Cavitary Pneumonia Due to Methicillin-Resistant Staphylococcus aureus in a Non-Immunocompromised Patient After an Endoscopy: A Case Report

Am J Case Rep. 2021 Jul 13;22:e930136. doi: 10.12659/AJCR.930136.


BACKGROUND Methicillin-resistant Staphylococcus aureus (MRSA) pneumonia has well-defined characteristics. We present a case of cavitary pneumonia due to MRSA in a patient who had undergone a recent outpatient gastroscopic procedure. CASE REPORT A 32-year-old man presented at the Emergency Department with tonic-clonic seizures of 2 min durations. He had a history of seizures without current treatment or use of psychostimulant drugs. His personal history referred to hypothyroidism treated with levothyroxine, morbid type 3 obesity, gastritis with a gastric ulcer, penicillin allergies, and an ambulatory endoscopy with a biopsy (7 days ago) for erosive gastropathy. On the 3rd day of admission to the Intensive Care Unit (ICU), a bronchoscopy was performed, which showed a reddened mucosa with hemorrhagic points and a cavitary area in the right main bronchus.
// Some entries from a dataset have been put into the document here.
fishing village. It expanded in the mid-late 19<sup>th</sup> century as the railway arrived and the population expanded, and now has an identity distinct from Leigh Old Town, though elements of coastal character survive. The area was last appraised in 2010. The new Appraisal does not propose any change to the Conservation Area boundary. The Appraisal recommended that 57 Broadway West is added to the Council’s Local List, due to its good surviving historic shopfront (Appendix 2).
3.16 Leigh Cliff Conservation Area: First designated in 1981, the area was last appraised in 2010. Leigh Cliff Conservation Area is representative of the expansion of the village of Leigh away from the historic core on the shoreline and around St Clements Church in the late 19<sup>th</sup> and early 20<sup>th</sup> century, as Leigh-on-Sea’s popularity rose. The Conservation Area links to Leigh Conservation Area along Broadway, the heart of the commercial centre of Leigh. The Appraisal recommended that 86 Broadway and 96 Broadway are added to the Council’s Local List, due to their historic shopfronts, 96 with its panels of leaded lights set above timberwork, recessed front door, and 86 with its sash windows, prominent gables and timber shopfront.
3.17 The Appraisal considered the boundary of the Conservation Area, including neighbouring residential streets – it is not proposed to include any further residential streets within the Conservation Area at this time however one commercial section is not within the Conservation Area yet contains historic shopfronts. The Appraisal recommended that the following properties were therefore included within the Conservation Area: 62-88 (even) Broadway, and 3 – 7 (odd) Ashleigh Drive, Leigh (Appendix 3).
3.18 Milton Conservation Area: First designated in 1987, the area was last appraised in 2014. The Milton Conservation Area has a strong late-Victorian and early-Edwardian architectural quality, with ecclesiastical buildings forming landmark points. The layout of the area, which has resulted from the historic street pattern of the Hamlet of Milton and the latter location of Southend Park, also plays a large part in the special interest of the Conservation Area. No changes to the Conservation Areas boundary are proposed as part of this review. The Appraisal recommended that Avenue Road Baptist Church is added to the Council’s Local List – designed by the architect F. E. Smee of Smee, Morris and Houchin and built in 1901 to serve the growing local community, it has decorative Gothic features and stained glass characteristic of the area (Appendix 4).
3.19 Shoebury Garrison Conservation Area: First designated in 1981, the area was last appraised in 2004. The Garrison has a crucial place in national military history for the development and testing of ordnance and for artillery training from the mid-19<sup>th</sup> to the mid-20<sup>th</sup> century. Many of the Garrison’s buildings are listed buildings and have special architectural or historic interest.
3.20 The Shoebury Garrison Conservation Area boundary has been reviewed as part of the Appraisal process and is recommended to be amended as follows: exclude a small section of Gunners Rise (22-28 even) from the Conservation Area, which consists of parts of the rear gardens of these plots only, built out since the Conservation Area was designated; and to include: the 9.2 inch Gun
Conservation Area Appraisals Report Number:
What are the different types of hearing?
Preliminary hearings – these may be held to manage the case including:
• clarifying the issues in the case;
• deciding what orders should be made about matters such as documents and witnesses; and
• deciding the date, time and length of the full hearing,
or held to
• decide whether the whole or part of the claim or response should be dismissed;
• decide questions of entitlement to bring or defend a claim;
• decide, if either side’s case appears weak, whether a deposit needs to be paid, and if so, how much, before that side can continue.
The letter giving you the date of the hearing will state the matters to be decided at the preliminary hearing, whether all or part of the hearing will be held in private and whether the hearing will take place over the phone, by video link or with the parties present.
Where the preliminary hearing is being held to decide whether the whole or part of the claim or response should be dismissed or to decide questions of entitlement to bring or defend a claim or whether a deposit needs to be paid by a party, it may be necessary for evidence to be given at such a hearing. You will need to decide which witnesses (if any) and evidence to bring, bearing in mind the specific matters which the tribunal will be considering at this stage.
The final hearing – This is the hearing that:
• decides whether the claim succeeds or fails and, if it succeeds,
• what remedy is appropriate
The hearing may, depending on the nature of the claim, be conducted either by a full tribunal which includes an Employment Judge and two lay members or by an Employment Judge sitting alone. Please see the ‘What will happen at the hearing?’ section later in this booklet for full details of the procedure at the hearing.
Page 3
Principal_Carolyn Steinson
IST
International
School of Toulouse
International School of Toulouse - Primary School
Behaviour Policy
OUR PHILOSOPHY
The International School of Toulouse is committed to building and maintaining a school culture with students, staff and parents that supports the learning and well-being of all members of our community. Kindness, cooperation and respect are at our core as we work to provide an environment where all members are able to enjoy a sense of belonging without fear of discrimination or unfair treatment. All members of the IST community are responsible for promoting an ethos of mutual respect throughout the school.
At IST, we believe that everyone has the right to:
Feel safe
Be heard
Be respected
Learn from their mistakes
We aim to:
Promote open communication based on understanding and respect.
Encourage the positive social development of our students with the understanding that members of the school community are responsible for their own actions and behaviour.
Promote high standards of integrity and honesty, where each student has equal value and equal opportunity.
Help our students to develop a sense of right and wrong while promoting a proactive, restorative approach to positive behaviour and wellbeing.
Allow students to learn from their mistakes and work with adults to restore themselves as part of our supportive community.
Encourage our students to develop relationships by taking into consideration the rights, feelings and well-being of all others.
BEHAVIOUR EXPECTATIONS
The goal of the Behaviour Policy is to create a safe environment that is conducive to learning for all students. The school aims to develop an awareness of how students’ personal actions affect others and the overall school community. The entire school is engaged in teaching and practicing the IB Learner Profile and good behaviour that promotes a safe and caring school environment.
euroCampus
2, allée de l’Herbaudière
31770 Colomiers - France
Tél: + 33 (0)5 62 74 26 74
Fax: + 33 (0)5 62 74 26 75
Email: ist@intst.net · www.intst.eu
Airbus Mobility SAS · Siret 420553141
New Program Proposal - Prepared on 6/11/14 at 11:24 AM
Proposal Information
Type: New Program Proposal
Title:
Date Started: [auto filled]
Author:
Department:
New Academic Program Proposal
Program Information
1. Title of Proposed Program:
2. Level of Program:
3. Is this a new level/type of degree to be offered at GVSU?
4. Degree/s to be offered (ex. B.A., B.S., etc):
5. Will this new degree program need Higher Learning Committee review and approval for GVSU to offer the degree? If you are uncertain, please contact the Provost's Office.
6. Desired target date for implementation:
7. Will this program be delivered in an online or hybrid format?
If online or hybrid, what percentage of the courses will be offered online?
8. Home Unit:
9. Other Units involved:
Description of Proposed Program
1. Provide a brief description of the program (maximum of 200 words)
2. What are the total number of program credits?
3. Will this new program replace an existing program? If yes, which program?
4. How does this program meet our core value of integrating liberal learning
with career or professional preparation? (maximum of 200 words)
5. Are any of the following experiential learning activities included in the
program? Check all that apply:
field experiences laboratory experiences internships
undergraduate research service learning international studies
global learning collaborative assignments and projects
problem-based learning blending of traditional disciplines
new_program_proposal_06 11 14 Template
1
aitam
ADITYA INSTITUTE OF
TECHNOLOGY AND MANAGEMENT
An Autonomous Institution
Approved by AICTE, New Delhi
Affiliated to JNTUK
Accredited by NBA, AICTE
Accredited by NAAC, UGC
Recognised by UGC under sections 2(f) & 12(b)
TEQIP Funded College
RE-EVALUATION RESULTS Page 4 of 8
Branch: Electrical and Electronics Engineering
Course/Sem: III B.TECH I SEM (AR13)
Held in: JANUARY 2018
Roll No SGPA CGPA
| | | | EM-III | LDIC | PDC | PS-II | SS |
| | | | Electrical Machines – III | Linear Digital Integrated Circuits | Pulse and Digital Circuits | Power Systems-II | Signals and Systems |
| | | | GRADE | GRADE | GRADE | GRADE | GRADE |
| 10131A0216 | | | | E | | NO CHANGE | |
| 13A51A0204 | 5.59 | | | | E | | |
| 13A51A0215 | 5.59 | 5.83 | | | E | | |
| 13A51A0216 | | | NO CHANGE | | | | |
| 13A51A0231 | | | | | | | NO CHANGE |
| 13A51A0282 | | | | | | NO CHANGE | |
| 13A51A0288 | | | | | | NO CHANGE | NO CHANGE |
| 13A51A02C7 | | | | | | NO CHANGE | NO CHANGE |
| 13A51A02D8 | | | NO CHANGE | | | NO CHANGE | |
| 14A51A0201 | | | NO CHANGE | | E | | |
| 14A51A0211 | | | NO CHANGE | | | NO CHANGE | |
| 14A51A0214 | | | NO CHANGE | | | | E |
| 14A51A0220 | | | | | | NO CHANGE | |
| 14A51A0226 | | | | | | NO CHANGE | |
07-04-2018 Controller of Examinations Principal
Multiple polymerase chain reaction and mass spectrometry analyses of samples of bronchioalveolar lavage from the bronchus revealed MRSA with a mechanism of resistance to the mecA gene (1×10⁵ colony-forming unit/mL). The laboratory results for the cerebrospinal fluid were negative for bacterial growth. CONCLUSIONS This is a rare case of cavitary pneumonia due to MRSA of clinical and epidemiological characteristics, which is unusual after an outpatient endoscopic procedure.